Humanists may believe in God, but they see themselves as collaborators rather than passive subjects. They become, in Pressfield’s phrase, “co-creators,” working alongside the divine to improve the world while allowing individuals to flourish according to their unique gifts. The fundamentalist regards that very freedom as rebellion. Individual autonomy becomes apostasy.
Humanism flourishes where societies enjoy prosperity, stability, and hope. Fundamentalism flourishes where humiliation, scarcity, and inequality convince people that freedom has failed them. Under those conditions, many become willing to exchange liberty for certainty, even if certainty demands submission to an oppressive vision of the past.
For Pressfield, the struggle to produce art therefore becomes more than a personal discipline. It becomes a civilizational duty. Art enlarges human freedom. It nourishes the forces that move civilization forward while starving those that would drag it backward into fear and absolutism.
Yet the deepest battle is never merely political. It is internal.
Pressfield concludes with an observation that echoes across philosophy and theology alike: “The paradox seems to be, as Socrates demonstrated long ago, that the truly free individual is free only to the extent of his own self-mastery. While those who will not govern themselves are condemned to find masters to govern over them.”
These final lines remind me of Paul. In Romans, Paul confesses that he cannot master himself. He longs to do what is right, yet repeatedly finds himself doing the very thing he hates. His will is divided. His moral resources are exhausted. Left to himself, he cannot overcome his own depravity and must therefore throw himself upon the mercy of Christ.
At first glance, Paul’s confession resembles the psychology Pressfield attributes to the fundamentalist. Both begin with an acknowledgment of human brokenness and the inadequacy of individual willpower.
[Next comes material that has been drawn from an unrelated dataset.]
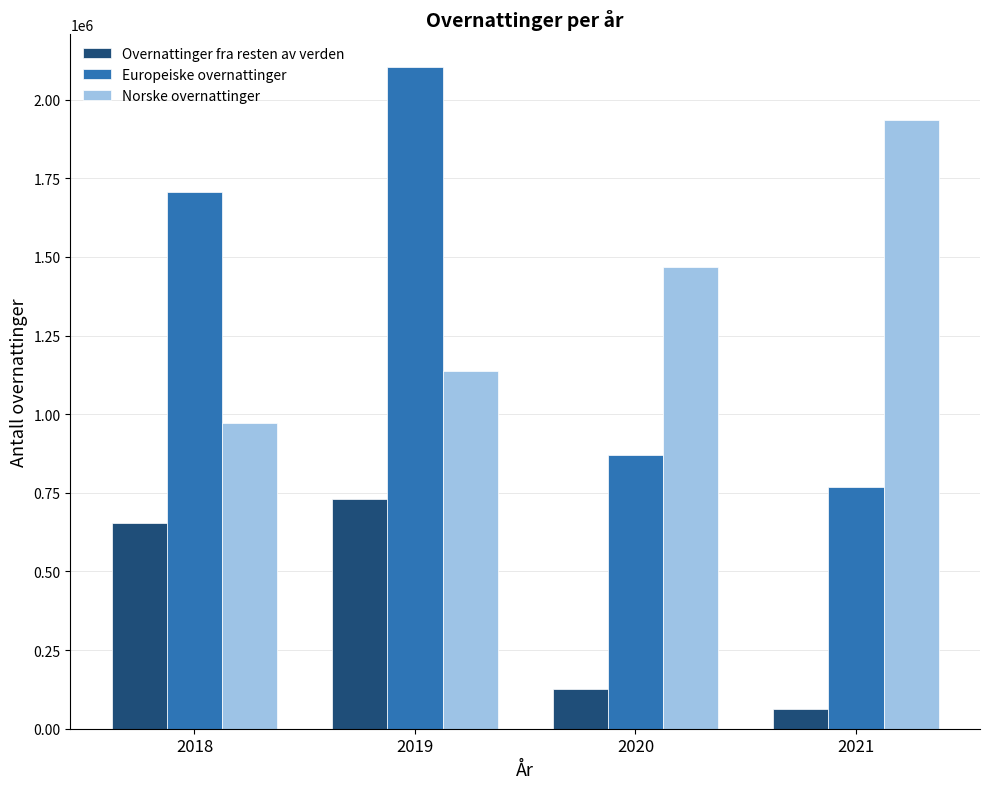

How many bars are there in total?

12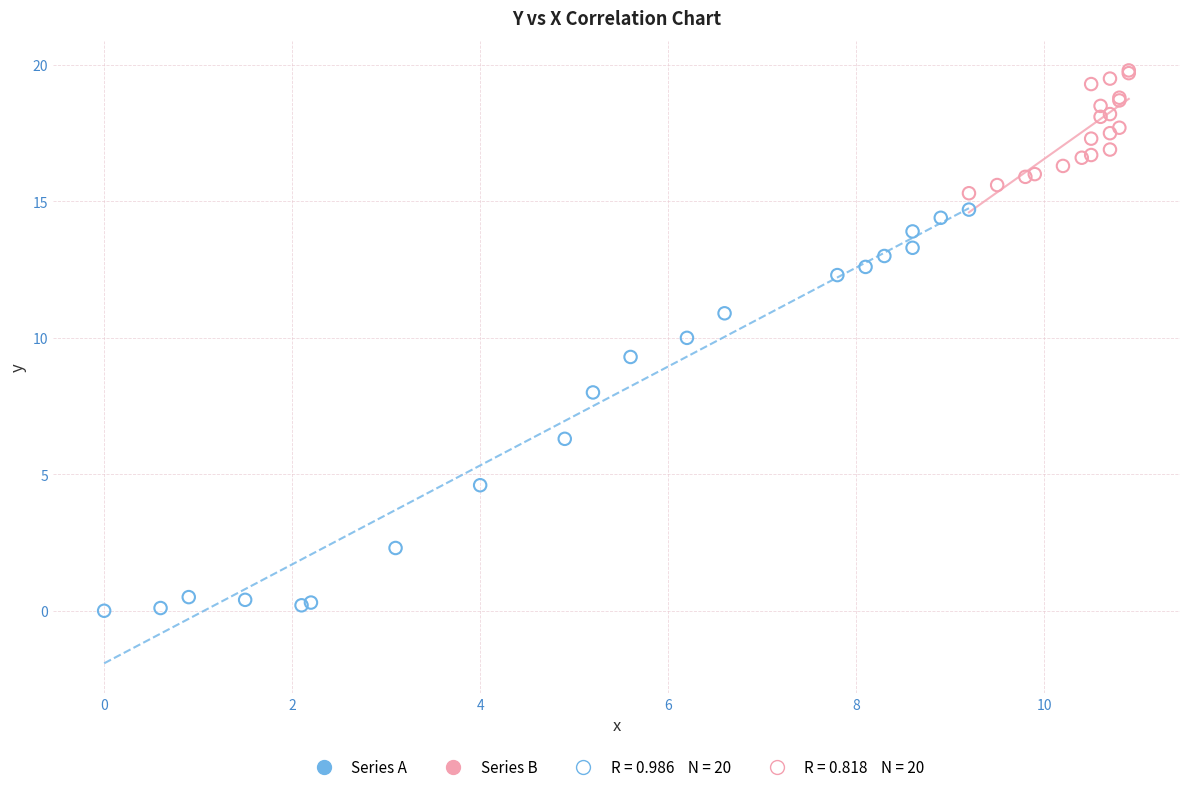

Which series reaches the minimum Y coordinate?

Series A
But the resemblance may end there.
Pressfield’s fundamentalist flees freedom because it terrifies him. Unable to bear uncertainty, he surrenders his judgment to an authoritarian doctrine that promises absolute certainty, rigid purity, and the restoration of a mythical golden age. His faith expresses itself through conformity, ideological warfare, and the relentless identification of enemies. He seeks salvation by submitting to external authority and demanding that others do the same.
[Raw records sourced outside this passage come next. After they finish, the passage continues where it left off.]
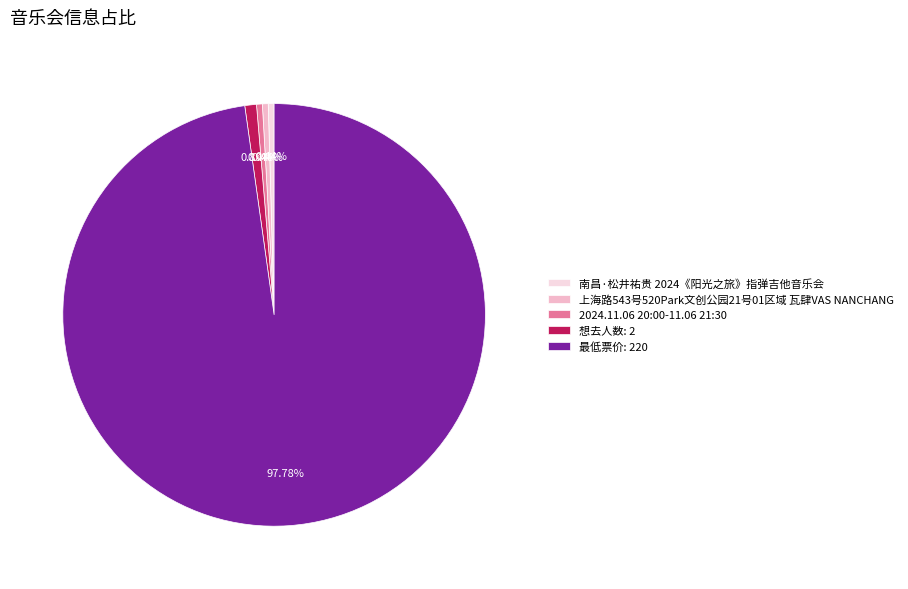

How many segments does this pie chart have?

5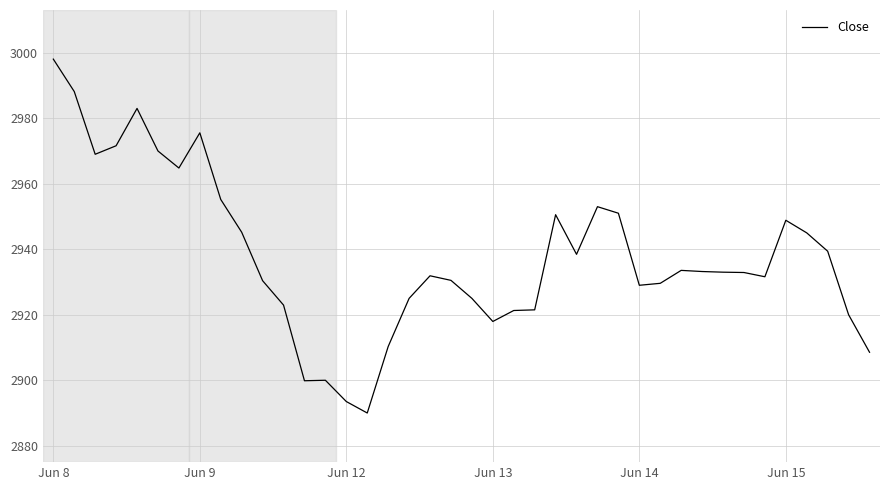

What is the smallest value displayed?

2890.0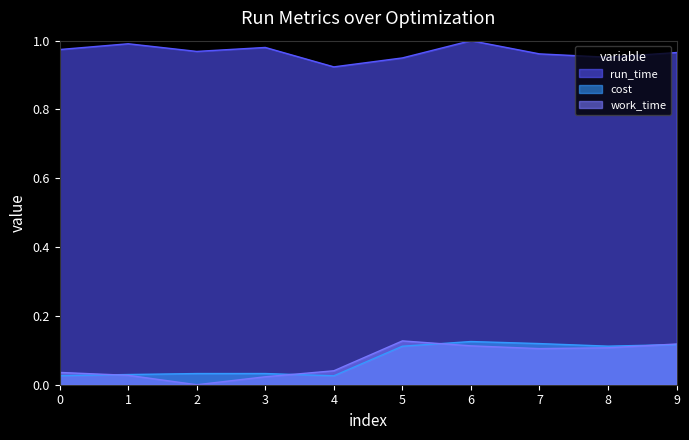

How many interior local valleys does the cost series have?

2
Paul’s theology points in another direction. His surrender is not to an ideology but to grace. Rather than claiming moral superiority, Paul begins by confessing his own moral bankruptcy. Rather than condemning outsiders, he first indicts himself. The transformation he seeks is not the recovery of a glorious past but the creation of a new heart. His dependence on God is meant to produce humility rather than triumphalism, compassion rather than self-righteousness, and freedom from sin rather than domination over other people.
Yet the distinction remains difficult to untangle.
Does Paul’s doctrine of grace ultimately liberate the individual, or does it still require the surrender of autonomy that Pressfield warns against? Can genuine freedom ever arise from admitting one’s inability to save oneself? Or does every appeal to divine authority contain the seeds of authoritarianism? Is Pressfield correct that self-mastery is the highest form of freedom, or is Paul correct that true freedom begins only when we acknowledge the limits of self-mastery and accept grace?
These questions haunt me during both my waking and sleeping hours. I have not resolved them. I suspect I may never fully resolve them. But the struggle itself—the struggle to understand freedom, discipline, grace, and human flourishing—has become one of the defining pursuits of my life.